Look through the entries below for the line with "index tip: (412, 409)" and the line with "pinky tip: (160, 166)", then give again exactly those two lines and all lines between them, minus the pictures.

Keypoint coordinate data
+++++
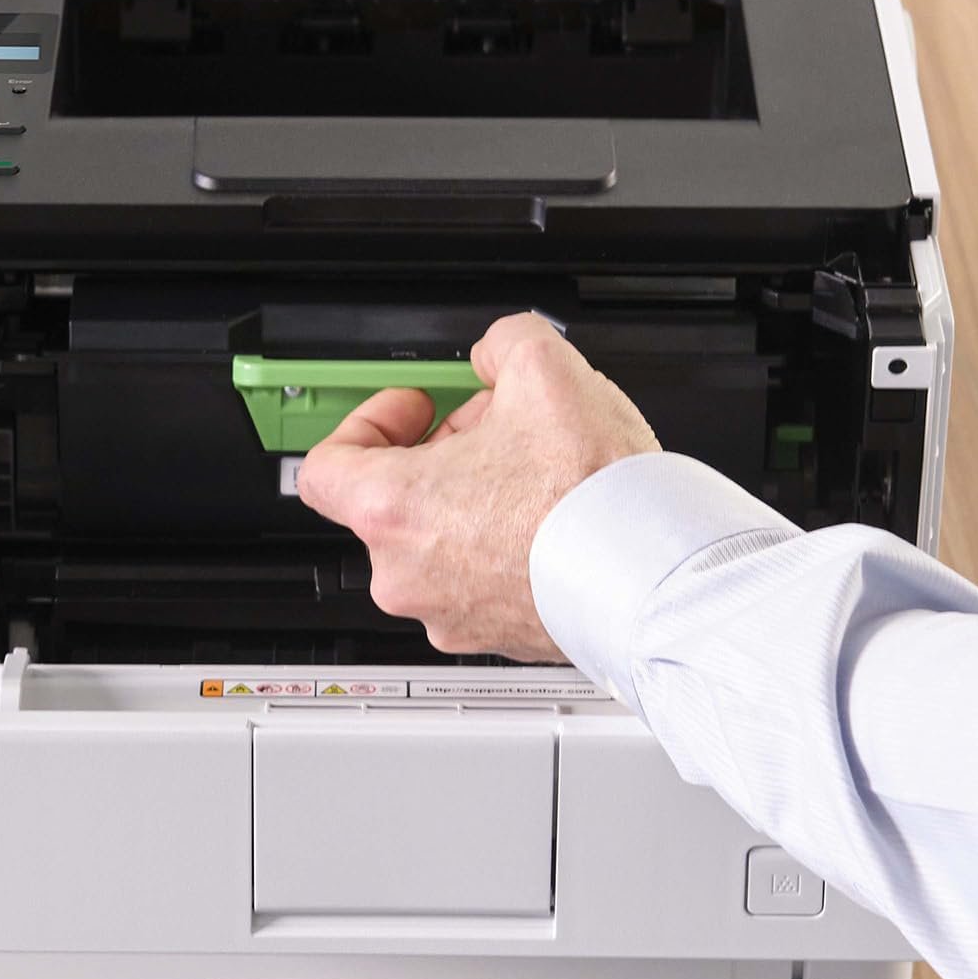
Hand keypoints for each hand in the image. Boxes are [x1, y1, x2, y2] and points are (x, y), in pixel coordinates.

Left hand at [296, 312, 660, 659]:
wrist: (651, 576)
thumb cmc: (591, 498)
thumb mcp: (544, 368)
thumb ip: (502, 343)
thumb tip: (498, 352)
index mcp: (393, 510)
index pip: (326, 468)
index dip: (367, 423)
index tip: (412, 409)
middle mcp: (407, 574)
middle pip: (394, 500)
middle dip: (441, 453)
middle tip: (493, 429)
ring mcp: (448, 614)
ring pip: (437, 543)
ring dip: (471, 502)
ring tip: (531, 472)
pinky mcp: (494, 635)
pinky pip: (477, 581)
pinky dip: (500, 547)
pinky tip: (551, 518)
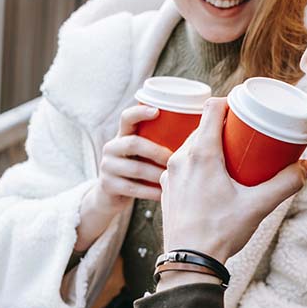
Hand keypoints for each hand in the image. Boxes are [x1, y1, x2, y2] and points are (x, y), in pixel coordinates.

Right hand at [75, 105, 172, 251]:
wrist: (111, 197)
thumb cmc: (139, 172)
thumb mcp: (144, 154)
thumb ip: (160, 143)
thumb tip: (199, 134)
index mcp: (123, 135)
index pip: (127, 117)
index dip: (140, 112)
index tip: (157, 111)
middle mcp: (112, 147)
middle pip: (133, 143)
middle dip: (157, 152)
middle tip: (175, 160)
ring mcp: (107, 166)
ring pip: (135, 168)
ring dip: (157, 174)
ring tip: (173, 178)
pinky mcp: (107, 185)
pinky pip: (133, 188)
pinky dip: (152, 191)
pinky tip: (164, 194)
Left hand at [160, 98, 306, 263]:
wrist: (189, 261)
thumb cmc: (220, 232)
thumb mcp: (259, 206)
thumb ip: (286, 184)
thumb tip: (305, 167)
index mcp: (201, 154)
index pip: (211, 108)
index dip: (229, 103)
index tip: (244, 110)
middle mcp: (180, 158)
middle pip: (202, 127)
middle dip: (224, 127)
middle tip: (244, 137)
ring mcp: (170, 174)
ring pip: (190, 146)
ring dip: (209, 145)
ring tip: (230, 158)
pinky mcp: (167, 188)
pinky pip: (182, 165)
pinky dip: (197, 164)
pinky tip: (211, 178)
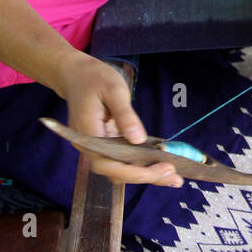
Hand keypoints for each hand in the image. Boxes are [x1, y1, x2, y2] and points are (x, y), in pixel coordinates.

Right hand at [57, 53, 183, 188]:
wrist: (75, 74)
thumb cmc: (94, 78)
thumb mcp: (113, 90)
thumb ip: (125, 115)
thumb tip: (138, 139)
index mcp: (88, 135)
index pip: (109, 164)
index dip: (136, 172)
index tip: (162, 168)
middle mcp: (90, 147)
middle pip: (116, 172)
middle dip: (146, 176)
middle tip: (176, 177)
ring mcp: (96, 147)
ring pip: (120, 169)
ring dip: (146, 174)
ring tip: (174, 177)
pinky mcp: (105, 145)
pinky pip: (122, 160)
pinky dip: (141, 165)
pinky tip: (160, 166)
+++++
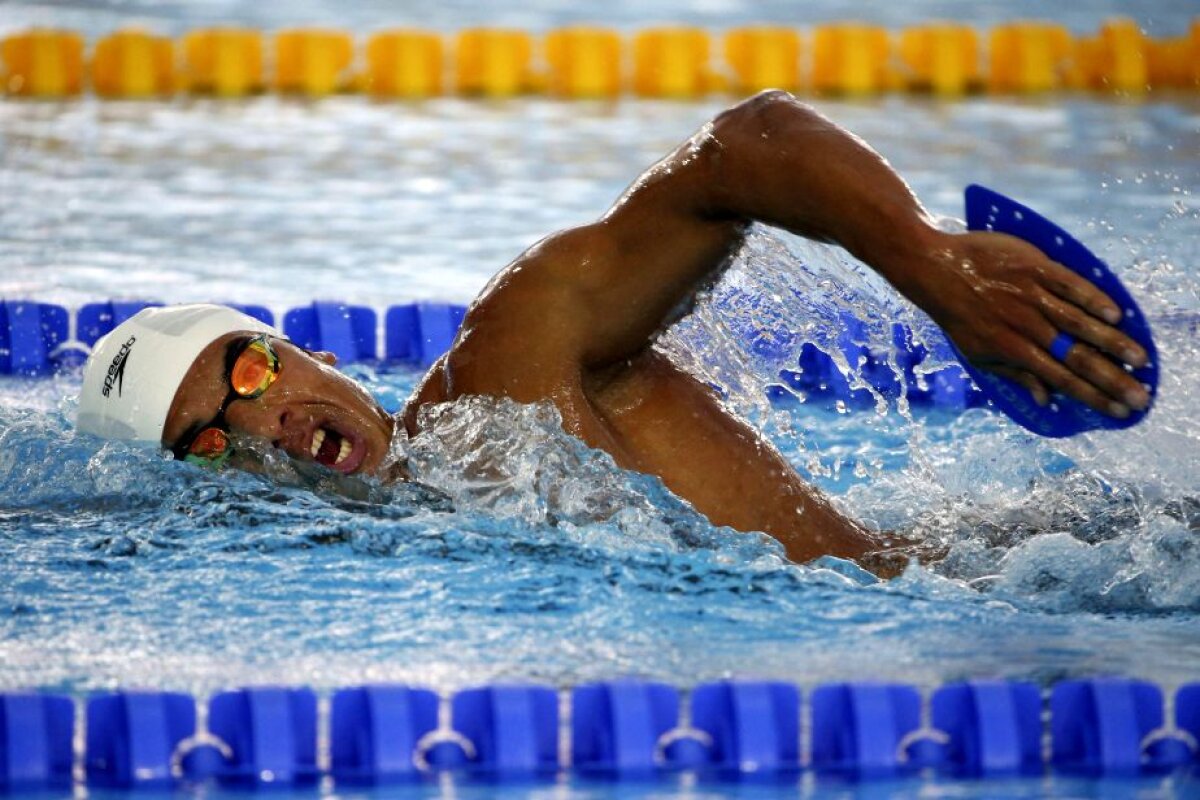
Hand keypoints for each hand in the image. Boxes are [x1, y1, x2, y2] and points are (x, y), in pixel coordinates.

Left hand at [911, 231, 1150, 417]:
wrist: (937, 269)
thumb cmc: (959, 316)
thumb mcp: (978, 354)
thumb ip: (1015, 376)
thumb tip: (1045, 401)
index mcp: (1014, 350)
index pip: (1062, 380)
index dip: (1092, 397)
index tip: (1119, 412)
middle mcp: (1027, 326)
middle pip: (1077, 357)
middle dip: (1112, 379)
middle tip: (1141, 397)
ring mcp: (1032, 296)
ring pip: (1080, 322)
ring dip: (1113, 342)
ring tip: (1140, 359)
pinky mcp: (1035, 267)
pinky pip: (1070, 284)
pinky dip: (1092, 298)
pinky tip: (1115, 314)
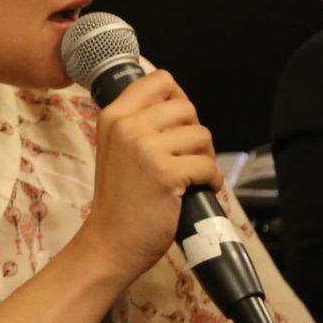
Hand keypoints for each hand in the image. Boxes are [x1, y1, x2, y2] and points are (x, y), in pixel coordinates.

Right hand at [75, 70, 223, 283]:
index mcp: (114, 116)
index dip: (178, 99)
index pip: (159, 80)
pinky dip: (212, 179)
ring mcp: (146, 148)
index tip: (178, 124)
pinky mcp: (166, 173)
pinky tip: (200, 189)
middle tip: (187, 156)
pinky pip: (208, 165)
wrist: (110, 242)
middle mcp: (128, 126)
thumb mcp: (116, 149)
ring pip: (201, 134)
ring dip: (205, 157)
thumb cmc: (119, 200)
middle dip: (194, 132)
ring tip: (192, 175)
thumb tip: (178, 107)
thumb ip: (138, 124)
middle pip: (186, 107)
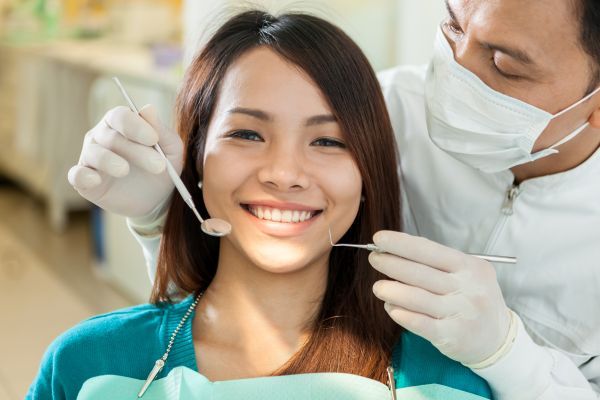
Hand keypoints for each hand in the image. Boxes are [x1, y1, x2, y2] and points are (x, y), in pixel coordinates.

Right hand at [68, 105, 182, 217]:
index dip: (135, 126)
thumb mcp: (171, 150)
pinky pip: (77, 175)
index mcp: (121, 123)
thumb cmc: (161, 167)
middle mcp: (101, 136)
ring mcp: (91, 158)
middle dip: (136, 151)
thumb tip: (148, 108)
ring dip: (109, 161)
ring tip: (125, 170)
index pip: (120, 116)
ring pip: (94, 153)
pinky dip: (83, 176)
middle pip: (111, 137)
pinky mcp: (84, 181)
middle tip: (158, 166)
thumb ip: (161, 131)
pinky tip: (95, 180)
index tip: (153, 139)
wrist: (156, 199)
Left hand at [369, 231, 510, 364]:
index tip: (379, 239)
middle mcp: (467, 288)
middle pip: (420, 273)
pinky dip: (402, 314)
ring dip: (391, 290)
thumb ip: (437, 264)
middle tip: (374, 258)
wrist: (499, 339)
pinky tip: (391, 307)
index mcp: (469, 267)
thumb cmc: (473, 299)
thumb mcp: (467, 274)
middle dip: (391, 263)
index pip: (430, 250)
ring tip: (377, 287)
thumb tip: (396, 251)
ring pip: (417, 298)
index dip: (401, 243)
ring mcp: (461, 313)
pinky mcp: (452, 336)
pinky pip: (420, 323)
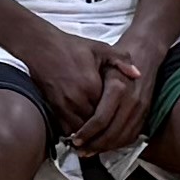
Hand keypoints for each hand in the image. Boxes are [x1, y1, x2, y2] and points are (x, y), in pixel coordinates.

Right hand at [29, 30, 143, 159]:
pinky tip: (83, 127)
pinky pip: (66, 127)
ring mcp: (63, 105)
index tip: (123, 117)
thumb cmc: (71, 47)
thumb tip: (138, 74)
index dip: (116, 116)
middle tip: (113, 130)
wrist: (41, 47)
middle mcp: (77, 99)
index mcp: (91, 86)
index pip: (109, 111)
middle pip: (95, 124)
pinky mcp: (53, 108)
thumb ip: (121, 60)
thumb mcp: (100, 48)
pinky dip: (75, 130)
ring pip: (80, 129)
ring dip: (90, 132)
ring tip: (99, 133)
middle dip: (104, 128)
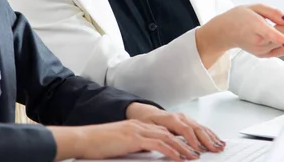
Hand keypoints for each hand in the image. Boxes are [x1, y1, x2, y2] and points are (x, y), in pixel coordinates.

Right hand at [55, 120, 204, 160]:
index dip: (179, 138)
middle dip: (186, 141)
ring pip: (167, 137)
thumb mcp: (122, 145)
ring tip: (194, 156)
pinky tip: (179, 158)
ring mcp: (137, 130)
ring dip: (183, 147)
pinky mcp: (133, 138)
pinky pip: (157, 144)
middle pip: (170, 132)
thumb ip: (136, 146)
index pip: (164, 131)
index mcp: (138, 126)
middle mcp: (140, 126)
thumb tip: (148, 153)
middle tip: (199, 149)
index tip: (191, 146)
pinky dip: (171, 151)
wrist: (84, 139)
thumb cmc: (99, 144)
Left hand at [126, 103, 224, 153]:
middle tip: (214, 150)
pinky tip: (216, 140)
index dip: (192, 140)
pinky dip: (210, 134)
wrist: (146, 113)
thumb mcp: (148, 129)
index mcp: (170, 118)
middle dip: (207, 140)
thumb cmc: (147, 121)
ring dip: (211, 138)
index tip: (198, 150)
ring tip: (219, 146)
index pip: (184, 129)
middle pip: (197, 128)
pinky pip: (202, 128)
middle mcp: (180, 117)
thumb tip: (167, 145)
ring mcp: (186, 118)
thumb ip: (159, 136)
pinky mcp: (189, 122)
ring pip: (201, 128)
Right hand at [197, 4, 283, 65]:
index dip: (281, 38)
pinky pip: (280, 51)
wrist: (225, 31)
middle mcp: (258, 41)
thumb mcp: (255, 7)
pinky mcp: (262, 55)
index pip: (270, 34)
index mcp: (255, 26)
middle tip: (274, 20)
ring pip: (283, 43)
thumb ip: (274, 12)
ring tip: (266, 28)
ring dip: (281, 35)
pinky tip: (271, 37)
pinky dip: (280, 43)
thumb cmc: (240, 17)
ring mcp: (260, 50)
+++++
▶ Result of the exercise
index tip: (412, 409)
middle mcp: (407, 574)
middle pip: (394, 500)
middle dip: (441, 453)
middle tip: (493, 429)
ring mcp: (448, 614)
ring pip: (437, 543)
ring dip: (471, 502)
ring tip: (531, 472)
pinky mcp: (494, 635)
pinky pip: (477, 581)
pinky dip: (500, 547)
pinky tip: (551, 518)
Hand keypoints for each hand in the image. Boxes are [x1, y1, x2, y2] and points are (x, y), in pixel coordinates.

Right hand at [75, 105, 172, 251]:
wrist: (111, 197)
thumb cmc: (139, 172)
thumb mcp: (144, 154)
thumb ip: (160, 143)
thumb tip: (199, 134)
index mcp: (123, 135)
index pip: (127, 117)
index dip: (140, 112)
index tip: (157, 111)
middle mcp: (112, 147)
middle pip: (133, 143)
middle dip: (157, 152)
middle tip: (175, 160)
ring mcp: (107, 166)
ring pip: (135, 168)
ring dip: (157, 174)
ring tip: (173, 178)
pinky mcp: (107, 185)
pinky pip: (133, 188)
pinky dip: (152, 191)
pinky tip: (164, 194)
Left hand at [160, 98, 306, 263]:
wrist: (189, 261)
thumb cmc: (220, 232)
thumb mcp: (259, 206)
thumb ip: (286, 184)
thumb tip: (305, 167)
index mcp: (201, 154)
index pip: (211, 108)
index dip: (229, 103)
index tip: (244, 110)
middle mcp: (180, 158)
middle pip: (202, 127)
middle dip: (224, 127)
middle tip: (244, 137)
ring mcp: (170, 174)
ring pip: (190, 146)
ring dip: (209, 145)
ring tip: (230, 158)
pinky mcp: (167, 188)
pinky pip: (182, 165)
pinky dip: (197, 164)
pinky tip: (211, 178)
Hand keypoints for each hand in the image. Boxes are [x1, y1, x2, y2] and points are (x, y), in pixel coordinates.

Right hand at [57, 53, 183, 188]:
wrist: (75, 74)
thumb cmc: (94, 78)
thumb mcp: (113, 90)
thumb ip: (125, 115)
thumb tip: (138, 139)
index mcp: (88, 135)
index pip: (109, 164)
index dip: (136, 172)
index tip: (162, 168)
middle mcp: (90, 147)
middle pip: (116, 172)
middle dip: (146, 176)
middle tip: (176, 177)
ring mcp: (96, 147)
ring pip: (120, 169)
ring dip: (146, 174)
ring tip: (174, 177)
pinky mcp: (105, 145)
pinky pip: (122, 160)
pinky dip: (141, 165)
pinky tip: (160, 166)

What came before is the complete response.